"Kış aylarının geldiği ve soğukların kendini göstermeye başladığı bu günlerde bir soğuk haber de hükümetten gelmiş, bu haber hem genel seçimlerde AKP’nin popülist ekonomi politikası izlediğinin en büyük kanıtı olmuş hem de AKP’nin halkın refahı gibi bir derdinin olmadığını göstermiştir.
İşsizler, kıt kanaat geçinen sabit gelirliler ve yatırımcıların bu zamlardan etkilenmemesi mümkün müdür. Hükümetin bundan böyle bu tutumunu sıklıkla göstereceği, sıkıştıkça ve yandaşlara giden paylarda azalma oldukça, halkın cebine el atacağı ve bunu kendisine hak gördüğü aşikârdır. Ancak artık bıçak kemiğe dayanmıştır ve bu zulüm bitmelidir.
Hükümet, bir yandan aylık veya yıllık enflasyon rakamlarını sıfıra yakın olarak açıklarken diğer yandan da ÖTV ve zamlarla halkımıza sıfıra yakın bir yaşamı layık görmekte ve popülist politikalarının bedelini bizlere yüklemektedir.
Hükümetin halkın geçimi gibi bir derdi olmadığı, sadece ve sadece yerlerini sağlamlaştırma hesabıyla uğraştığı, bu uğurda ordunun, eğitimin, sağlığın ve hukukun doyumsuz iştahlarına kurban gittiği, yaptıkları son zam ve vergi artışları ile de halkı kurban ettikleri görülmektedir.
Son dört yılın zam toplamı yüzde doksana yakın ama onlar hala halkın mutlu olduğunu, rahat geçinebildiğini söylemeye devam ediyorlar ve kışa girmekte olduğumuz bu günlerde bizlere soğuk terler döktürüyorlar.
Seçim dönemlerinde ‘İstikrar’ vurgusunu çok iyi kullanan ve halkı gerçeklerden uzaklaştırarak onların oylarını alabilmek için her türlü yola başvuran AKP İktidarının bu oyunlara son vermesi, artık halkımızı kandırmaktan vazgeçmesi, gerçeklerle yüzyüze gelmesi ve yapılan hesapların yanlış olduğunu halkımıza açıklaması gerekmektedir.
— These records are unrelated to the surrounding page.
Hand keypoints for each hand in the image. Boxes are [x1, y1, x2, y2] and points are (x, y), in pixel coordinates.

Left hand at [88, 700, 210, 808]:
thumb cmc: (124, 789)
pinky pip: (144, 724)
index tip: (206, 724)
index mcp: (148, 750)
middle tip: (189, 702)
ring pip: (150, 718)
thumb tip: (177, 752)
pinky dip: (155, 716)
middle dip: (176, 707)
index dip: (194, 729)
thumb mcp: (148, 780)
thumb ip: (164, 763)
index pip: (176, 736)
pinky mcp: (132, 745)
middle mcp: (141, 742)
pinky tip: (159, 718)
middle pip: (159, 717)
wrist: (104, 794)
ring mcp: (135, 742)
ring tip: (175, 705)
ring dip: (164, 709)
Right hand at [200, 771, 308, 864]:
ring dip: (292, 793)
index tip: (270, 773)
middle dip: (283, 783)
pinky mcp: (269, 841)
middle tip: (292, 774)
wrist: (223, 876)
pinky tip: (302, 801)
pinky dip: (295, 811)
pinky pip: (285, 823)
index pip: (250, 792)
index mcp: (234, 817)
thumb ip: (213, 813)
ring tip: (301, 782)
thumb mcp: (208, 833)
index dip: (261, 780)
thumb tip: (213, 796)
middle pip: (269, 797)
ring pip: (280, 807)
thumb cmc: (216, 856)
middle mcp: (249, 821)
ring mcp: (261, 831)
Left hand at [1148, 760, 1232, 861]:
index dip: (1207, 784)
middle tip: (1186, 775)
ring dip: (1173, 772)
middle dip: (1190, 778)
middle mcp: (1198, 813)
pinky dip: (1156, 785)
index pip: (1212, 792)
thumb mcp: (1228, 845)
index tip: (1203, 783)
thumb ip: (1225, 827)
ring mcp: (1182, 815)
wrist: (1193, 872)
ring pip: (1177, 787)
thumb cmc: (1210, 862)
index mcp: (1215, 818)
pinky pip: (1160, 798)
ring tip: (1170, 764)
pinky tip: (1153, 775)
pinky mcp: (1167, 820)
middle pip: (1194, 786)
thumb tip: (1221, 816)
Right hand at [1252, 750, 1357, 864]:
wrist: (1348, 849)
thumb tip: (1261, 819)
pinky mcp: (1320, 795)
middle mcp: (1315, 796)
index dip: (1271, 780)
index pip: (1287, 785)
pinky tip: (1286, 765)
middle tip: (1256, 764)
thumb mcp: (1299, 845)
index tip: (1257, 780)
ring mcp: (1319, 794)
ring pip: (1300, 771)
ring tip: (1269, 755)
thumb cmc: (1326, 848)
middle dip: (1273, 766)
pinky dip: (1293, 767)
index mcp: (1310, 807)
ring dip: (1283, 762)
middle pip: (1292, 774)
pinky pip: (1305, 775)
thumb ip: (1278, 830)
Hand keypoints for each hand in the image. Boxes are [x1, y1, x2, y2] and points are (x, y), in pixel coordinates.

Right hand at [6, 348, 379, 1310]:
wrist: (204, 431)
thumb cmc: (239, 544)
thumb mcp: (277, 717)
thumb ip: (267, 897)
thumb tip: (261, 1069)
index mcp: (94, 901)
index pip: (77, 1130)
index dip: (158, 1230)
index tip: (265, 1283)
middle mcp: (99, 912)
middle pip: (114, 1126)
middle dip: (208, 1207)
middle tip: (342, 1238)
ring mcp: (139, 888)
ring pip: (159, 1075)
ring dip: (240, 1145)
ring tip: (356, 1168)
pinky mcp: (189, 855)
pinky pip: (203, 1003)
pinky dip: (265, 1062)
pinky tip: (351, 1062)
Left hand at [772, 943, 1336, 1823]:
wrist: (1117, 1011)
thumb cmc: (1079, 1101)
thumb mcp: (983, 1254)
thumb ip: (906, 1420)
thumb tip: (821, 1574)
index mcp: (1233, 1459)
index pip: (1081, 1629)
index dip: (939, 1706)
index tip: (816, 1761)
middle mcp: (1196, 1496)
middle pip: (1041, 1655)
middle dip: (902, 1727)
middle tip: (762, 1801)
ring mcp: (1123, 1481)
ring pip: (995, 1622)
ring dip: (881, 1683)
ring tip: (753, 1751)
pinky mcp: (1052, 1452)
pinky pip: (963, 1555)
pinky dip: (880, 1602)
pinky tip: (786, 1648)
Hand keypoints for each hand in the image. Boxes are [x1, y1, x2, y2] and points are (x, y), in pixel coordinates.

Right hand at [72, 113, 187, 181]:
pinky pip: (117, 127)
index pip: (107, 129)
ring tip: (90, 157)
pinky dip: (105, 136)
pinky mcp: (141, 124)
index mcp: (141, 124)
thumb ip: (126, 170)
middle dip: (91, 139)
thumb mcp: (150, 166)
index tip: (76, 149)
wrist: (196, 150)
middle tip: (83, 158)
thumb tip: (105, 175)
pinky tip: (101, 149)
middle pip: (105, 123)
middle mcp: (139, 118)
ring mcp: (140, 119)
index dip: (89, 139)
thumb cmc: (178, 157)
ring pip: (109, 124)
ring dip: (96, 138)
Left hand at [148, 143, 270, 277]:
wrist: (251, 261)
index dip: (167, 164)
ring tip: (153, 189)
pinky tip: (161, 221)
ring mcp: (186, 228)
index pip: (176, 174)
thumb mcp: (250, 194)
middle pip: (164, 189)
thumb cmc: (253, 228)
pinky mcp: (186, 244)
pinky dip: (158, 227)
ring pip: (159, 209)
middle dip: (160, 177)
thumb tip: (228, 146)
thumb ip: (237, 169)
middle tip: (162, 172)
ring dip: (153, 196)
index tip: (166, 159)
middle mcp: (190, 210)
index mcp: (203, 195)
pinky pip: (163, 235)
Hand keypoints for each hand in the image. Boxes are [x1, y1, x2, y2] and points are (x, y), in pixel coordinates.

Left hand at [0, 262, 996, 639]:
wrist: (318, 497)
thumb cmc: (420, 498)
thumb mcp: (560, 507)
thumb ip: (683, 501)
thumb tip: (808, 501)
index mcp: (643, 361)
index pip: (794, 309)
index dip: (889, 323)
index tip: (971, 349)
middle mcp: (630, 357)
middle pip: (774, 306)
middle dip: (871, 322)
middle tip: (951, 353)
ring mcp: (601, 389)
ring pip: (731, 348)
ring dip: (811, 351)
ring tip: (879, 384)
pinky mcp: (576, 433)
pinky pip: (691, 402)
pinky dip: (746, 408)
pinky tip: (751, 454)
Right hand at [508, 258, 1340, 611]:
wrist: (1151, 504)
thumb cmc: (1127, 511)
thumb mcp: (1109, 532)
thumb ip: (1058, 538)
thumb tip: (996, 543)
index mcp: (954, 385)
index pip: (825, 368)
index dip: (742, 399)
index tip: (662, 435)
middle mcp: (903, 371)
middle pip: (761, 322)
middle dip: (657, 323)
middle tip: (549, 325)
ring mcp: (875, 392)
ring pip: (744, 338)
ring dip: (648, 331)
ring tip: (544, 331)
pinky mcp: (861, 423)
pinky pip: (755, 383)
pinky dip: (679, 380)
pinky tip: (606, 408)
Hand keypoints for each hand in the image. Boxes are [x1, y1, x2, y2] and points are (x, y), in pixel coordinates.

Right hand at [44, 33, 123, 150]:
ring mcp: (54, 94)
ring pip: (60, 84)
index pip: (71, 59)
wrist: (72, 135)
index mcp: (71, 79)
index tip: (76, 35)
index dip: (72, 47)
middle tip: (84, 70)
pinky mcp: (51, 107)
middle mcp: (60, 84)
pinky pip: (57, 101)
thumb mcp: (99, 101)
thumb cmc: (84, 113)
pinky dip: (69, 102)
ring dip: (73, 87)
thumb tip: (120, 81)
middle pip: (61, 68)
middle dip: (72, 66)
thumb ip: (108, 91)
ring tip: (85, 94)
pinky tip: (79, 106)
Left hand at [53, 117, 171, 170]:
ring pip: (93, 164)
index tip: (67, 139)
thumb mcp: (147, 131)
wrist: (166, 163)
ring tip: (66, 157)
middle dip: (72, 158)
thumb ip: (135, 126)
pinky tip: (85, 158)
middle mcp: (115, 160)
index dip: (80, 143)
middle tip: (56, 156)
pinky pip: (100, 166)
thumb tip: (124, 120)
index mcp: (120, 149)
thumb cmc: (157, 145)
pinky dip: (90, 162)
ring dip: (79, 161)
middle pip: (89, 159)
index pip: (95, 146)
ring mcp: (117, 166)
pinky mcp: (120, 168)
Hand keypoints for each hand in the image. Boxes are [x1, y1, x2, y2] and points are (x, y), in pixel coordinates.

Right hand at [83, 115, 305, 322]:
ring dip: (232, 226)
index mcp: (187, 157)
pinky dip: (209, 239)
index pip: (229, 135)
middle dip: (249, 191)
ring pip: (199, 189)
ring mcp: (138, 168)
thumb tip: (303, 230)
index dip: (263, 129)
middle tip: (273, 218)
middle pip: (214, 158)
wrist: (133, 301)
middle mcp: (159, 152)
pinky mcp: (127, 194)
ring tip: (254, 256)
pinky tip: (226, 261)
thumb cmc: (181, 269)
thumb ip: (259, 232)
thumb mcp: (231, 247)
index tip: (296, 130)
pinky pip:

Hükümetin başı, kendi tabirleriyle çıraklık ve kalfalık döneminden sonra ustalık dönemi için de sizlerden oy istedi. Bunu ‘aman istikrar bozulmasın’ dümeniyle halkımıza yutturdu. Ama anlaşıldı ki başbakan her şeye bir kılıf, istismarlarını da şirin gösterecek isim bulmakta usta, bu zam yağmurunun adını da böyle bir ustalıkla buldular ve bunu bizzat Maliye Bakanı’na açıklattılar. Meğerse bu zam değil, ‘güncelleme’ imiş, belki de zam kısmı daha sonra gelecektir.
Sevgili Basın Mensupları ve Antalyalı Hemşerilerim;
Sizlere sevgi, umut, refah dolu günleri müjdeleyen bir basın açıklaması yapabilmeyi çok isterdim. Ama çıraklığından beri ülkemizin kaynaklarını tüketen bu iktidarın ustalığının da nasıl geçeceği şimdiden belli olmuştur. Bu hükümet ile mutlu bir haber verebilme imkânı yoktur, daha da acı reçetelerin kapımızda olduğu anlaşılmıştır.
İktidarın Başbakan Yardımcısı Bülent Arınç ‘Çok şükür, paramız çok’ diye söylerken her halde bu zam ve vergi artışlarından haberi vardı ve bunları da kasalarında görerek bu hesabı yaptı ki, böyle bir cümle kurdu. Biz de kandırıldığımızı ve istismar edildiğimizi anladık.
Hükümetten talebimiz, enflasyon hesabını yaparken kullanılan kriterlerin içine bu defalık ‘elektrik, doğalgaz, cep telefonu, otomobil, içki ve sigarayı’ koyması ve enflasyon hesabını ona göre yapmasıdır, yapsınlar ki halkımız gerçek rakamlarla tanışsın.
Söyleyin lütfen, kışa ve Kurban bayramına, bu zamlarla girmekten daha talihsiz birşey olabilir mi?
Daha mutlu ve huzur dolu dolu günlerde sizlere seslenebilmek umuduyla sevgi ve saygılarımı sunarım."